Il faro attivato nel 1893 per segnalare l’isola di Sant’Andrea venne poi a questa collegato con un pontile in ghisa e legno. Successivamente la torretta alta 12 metri cedette il bianco a tessere maiolicate bianche e nere. Tra i ruderi di ciò che resta si intravede chiaramente un basamento circolare. Il carparo rosso si illumina con i raggi del sole, rimpiange un prima quando si divertiva a confondere il mare. La diga foranea alle sue spalle lo spinge inesorabilmente alla distruzione che l’uomo accelera e non pare voler evitare.

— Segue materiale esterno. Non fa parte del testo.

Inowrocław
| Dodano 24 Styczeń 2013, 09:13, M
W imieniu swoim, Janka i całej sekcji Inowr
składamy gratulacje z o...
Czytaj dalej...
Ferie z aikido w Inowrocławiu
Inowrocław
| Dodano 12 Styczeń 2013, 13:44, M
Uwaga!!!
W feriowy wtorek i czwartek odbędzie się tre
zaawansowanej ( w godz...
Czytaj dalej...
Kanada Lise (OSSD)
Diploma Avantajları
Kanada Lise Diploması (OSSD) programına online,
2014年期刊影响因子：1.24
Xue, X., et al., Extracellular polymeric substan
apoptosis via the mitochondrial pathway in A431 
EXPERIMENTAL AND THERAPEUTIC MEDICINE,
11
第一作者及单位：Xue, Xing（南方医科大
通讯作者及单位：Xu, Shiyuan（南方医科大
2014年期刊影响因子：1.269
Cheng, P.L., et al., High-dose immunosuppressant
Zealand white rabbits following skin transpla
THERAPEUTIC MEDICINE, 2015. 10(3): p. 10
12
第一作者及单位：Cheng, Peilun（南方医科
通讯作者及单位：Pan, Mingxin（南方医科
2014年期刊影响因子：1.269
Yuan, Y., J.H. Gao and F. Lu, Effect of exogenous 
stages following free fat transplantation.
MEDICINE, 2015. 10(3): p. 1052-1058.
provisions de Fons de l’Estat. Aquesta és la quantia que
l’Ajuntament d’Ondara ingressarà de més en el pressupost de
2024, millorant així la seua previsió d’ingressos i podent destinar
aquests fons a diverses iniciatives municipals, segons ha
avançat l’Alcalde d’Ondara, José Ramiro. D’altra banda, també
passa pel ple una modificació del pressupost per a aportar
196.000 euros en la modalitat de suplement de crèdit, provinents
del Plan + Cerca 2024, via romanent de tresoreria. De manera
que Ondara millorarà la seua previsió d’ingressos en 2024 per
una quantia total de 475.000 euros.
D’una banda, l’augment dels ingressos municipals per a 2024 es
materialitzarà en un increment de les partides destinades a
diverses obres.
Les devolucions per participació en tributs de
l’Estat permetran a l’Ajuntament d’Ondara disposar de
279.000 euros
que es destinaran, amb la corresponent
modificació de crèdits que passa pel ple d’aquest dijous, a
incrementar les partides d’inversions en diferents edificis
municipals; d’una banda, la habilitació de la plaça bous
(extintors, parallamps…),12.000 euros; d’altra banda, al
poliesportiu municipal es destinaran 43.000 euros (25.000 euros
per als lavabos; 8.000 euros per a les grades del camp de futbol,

Lui, il faro di Punta Riso attende silenzioso che qualcuno arrivi a salvarlo, a ridargli una dignità. Non chiede venga restituita la sua lanterna, solo una nota di umano calore. Una carezza che lo svegli dal letargo nel quale lo hanno lasciato. Le pietre diroccate, le mura sfondate, eppure lui resiste promette di non cedere, di non farsi trascinare via. Guarda Forte a Mare, il castello Alfonsino che riapre le porte. Aspetta anche lui un intervento che lo salvi da una inevitabile fine.